***** Records supplied

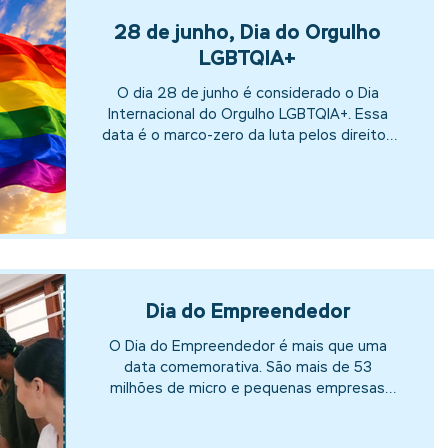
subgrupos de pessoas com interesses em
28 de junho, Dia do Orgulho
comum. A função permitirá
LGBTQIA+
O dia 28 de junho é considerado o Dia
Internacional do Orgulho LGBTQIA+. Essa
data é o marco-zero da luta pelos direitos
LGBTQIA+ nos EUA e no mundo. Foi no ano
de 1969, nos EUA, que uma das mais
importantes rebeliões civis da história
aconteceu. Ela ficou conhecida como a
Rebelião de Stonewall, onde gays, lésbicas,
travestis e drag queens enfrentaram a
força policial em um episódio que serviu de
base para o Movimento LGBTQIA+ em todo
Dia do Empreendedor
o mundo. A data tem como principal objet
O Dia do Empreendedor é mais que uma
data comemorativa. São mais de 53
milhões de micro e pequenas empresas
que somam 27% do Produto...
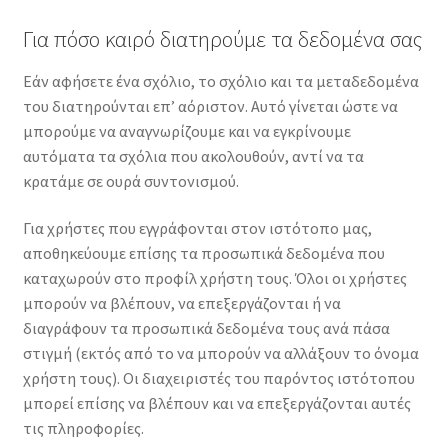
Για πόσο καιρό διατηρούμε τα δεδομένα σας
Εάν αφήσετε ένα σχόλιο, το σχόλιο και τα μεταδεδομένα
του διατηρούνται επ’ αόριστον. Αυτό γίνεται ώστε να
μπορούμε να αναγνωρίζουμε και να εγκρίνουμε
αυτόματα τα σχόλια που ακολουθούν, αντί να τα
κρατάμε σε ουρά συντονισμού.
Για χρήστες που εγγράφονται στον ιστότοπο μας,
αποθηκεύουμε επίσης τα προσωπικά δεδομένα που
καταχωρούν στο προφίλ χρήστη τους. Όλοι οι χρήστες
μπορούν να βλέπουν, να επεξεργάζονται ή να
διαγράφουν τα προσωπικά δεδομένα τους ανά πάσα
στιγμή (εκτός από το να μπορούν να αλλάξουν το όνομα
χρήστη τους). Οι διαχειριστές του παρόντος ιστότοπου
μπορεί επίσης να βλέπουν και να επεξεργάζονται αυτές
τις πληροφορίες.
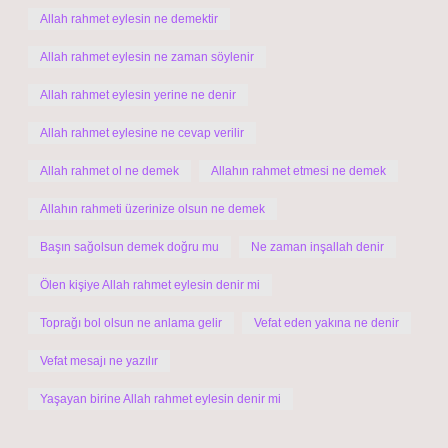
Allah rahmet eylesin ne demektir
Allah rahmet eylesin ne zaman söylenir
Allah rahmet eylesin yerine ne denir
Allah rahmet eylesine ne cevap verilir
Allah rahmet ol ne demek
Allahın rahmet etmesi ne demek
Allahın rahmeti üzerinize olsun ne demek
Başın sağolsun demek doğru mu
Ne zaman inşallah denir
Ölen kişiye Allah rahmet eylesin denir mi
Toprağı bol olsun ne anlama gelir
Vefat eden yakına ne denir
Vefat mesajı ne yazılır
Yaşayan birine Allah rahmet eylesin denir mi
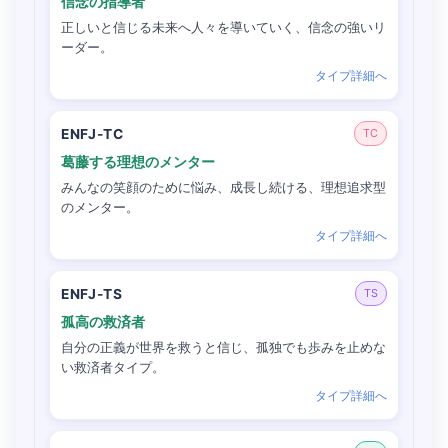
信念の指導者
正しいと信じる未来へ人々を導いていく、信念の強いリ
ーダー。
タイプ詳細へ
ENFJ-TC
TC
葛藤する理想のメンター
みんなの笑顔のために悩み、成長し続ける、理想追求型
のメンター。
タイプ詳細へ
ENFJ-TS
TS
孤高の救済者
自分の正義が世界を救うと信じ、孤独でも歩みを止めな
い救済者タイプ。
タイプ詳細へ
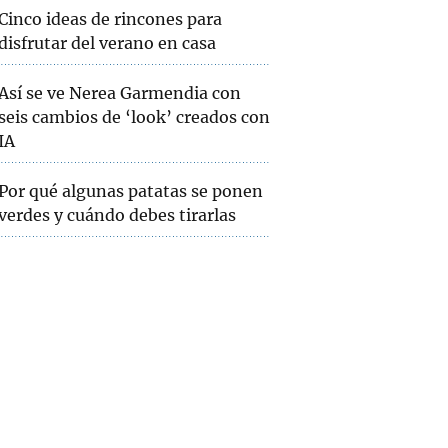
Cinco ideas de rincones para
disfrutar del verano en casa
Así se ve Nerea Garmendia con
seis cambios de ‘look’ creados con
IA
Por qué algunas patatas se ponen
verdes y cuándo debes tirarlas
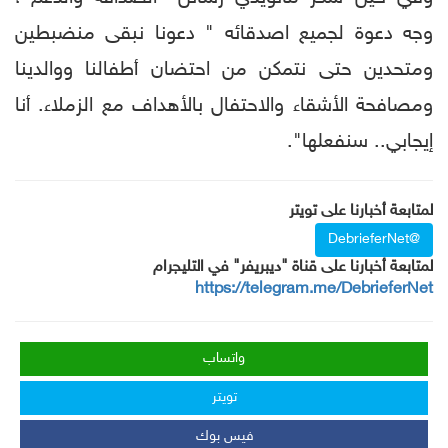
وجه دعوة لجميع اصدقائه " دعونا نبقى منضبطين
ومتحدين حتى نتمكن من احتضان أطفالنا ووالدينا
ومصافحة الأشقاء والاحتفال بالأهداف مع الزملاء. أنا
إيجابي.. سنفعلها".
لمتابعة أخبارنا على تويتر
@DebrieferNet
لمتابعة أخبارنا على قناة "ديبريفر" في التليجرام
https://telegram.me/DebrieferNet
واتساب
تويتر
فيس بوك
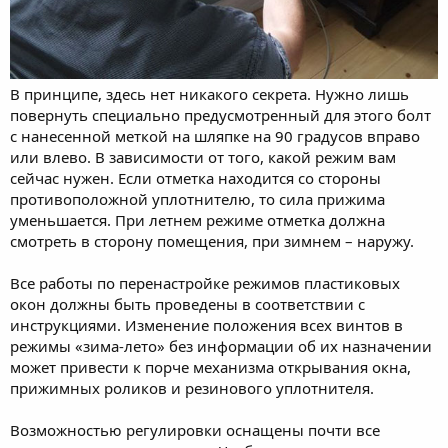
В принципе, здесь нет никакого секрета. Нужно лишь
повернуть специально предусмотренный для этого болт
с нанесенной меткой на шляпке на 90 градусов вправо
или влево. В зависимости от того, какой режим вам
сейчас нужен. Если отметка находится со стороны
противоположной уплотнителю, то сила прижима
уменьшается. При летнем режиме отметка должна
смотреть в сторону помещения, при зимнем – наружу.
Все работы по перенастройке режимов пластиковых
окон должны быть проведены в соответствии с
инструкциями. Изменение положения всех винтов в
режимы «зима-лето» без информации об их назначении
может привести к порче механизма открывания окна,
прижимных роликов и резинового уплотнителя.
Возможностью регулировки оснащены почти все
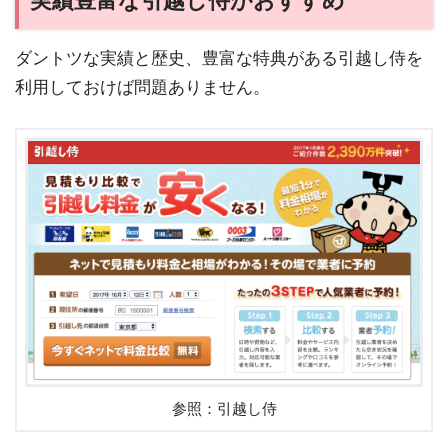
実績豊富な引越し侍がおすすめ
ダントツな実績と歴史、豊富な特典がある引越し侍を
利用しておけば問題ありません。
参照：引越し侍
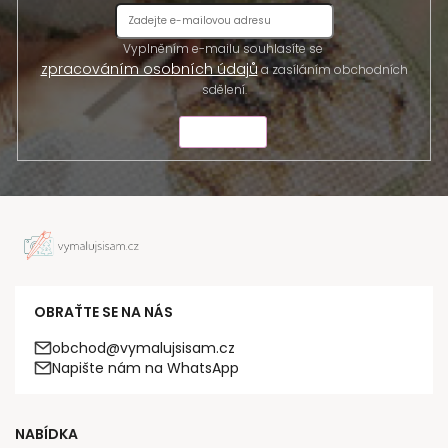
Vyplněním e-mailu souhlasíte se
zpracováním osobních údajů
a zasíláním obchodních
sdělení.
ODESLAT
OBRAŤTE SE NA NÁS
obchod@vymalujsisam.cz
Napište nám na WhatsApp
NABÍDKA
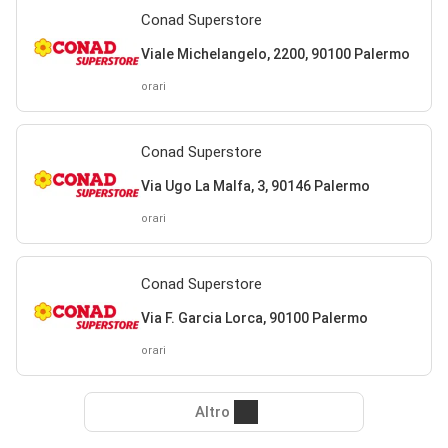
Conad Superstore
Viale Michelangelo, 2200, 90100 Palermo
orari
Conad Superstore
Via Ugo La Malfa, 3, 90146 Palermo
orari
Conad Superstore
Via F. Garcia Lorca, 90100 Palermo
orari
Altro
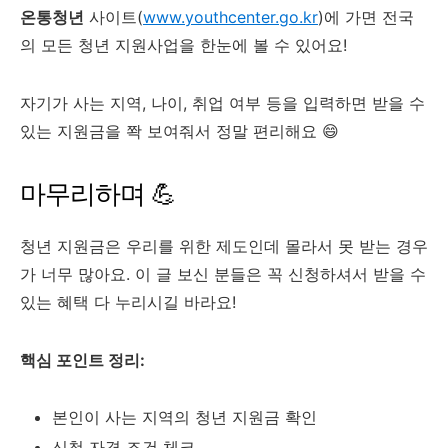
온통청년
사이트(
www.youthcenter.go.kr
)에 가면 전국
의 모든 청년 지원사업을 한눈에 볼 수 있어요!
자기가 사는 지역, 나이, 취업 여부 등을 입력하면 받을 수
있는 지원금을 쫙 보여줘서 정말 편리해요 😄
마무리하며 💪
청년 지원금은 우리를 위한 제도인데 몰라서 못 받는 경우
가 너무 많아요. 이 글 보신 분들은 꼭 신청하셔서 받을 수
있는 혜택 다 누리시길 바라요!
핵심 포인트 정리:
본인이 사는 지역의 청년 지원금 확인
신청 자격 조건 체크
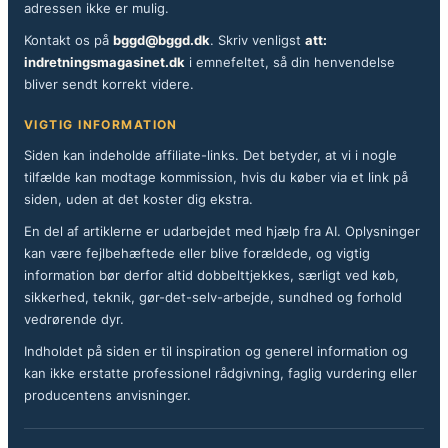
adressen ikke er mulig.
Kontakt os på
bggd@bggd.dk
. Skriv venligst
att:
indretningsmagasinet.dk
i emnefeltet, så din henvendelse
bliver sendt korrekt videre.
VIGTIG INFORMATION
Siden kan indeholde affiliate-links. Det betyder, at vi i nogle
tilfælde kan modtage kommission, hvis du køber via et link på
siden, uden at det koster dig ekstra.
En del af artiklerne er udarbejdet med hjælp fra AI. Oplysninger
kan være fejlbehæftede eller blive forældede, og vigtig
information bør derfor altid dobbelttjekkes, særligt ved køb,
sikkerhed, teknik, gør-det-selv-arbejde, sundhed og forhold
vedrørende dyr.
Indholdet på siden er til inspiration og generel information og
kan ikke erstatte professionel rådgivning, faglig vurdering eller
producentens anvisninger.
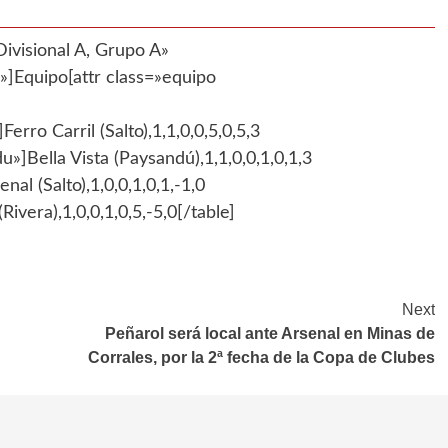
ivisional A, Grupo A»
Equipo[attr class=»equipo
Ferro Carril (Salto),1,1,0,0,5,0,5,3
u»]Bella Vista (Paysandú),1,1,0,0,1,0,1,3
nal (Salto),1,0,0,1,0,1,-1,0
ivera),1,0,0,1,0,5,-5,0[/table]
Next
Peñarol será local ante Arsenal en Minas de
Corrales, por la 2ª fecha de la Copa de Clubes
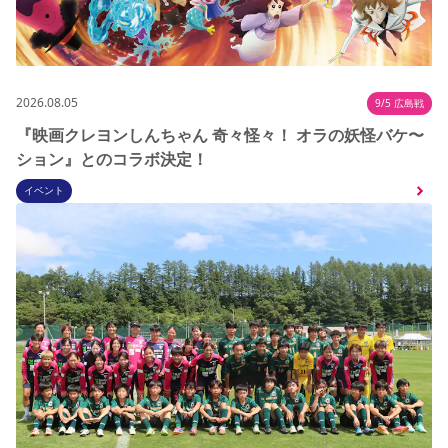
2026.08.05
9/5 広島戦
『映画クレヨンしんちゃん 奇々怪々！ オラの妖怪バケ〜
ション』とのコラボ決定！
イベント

**********

— Exercise details —
Above are entries; state the number of lines among them that contain "βλέπουν", and nothing else.

— Result of this task —
2